Dreams in Nightmares : un road-movie queer qui déconstruit les codes du cinéma indépendant

Vu au Publicis, Dreams in Nightmares est en compétition américaine du Champs Élysées Film Festival

Un road-movie queer sans intrigue classique

Trois femmes noires, queer, trentenaires, prennent la route dans le Midwest américain pour retrouver une amie disparue. Mais très vite, l’enquête cède la place à une dérive : une traversée intérieure, rythmée par les silences, les tensions, et les absences plus que par les dialogues. Shatara Michelle Ford, remarquée avec Test Pattern, délaisse ici les conventions dramatiques pour composer un récit fragmenté, suspendu, qui ne cherche ni résolution ni vérité, mais un espace à habiter.

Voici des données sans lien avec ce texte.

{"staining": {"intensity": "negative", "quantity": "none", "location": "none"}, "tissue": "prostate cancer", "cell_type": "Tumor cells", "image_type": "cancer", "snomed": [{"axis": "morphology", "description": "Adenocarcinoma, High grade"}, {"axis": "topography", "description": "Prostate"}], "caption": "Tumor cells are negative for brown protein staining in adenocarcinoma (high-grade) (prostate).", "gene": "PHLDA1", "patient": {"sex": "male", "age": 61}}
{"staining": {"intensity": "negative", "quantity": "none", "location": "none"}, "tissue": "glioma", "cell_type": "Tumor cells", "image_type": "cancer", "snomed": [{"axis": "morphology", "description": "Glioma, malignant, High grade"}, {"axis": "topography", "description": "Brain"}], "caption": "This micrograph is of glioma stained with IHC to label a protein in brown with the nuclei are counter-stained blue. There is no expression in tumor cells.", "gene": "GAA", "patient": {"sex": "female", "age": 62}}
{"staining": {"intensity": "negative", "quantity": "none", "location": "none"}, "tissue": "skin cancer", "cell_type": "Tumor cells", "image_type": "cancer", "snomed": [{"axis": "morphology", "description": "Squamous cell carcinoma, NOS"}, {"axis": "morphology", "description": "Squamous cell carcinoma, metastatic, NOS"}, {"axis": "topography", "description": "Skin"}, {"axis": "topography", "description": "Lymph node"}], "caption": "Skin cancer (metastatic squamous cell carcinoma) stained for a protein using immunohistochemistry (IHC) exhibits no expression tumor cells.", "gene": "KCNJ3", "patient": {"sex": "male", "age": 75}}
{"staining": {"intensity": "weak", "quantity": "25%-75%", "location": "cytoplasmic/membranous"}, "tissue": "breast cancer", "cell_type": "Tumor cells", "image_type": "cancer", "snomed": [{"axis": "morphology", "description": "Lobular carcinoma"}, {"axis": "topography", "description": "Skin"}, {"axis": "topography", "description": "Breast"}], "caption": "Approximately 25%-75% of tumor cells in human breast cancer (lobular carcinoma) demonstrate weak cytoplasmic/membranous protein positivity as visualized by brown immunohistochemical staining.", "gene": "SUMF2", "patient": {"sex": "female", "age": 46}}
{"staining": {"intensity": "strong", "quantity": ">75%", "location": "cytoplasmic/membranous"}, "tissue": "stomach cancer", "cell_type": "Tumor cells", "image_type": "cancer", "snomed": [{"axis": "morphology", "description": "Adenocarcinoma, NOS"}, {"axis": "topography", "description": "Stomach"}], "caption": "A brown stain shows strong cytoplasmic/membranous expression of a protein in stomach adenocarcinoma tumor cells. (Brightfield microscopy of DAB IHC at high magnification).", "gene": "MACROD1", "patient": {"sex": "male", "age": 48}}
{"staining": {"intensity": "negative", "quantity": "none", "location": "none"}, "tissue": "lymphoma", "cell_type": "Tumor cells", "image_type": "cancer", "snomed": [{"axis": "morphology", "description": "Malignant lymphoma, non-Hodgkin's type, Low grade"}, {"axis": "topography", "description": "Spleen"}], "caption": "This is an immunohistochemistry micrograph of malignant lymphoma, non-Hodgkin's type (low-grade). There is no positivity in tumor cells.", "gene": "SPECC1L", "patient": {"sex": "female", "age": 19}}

Une disparition comme moteur narratif

Le film s’ouvre sur un manque, celui de Lauren – ou peut-être Tasha – disparue volontairement. Z et Kel, ses amies, la cherchent sans vraiment la poursuivre. Elles prennent la route avec Dezi, mais ne suivent aucun plan. Le territoire qu’elles traversent ne répond pas à une logique géographique, mais mentale. Les lignes droites du Midwest enferment davantage qu’elles n’ouvrent. Les stations-essence, les diners, les routes vides, tracent un pays où le corps noir queer reste illégitime, même lorsqu’il ne réclame rien.

Le poids de l’histoire : mémoire raciale et rêve brisé

Ce que Ford met en scène, c’est moins une disparition qu’un refus de rester visible. Lauren a fui, non par caprice, mais parce que rien ne lui permettait d’exister pleinement. Son départ devient alors un rêve, ou un cauchemar, que le film ne cesse d’interroger. Z semble hantée par l’absence. Ce qu’elle poursuit, ce n’est pas une amie, c’est la possibilité d’un lien qui ne soit ni assigné, ni aliéné. Mais le rêve échoue. L’héroïne bute sur son passé, sur des souvenirs qui ne se disent pas, sur une histoire plus vaste que la sienne.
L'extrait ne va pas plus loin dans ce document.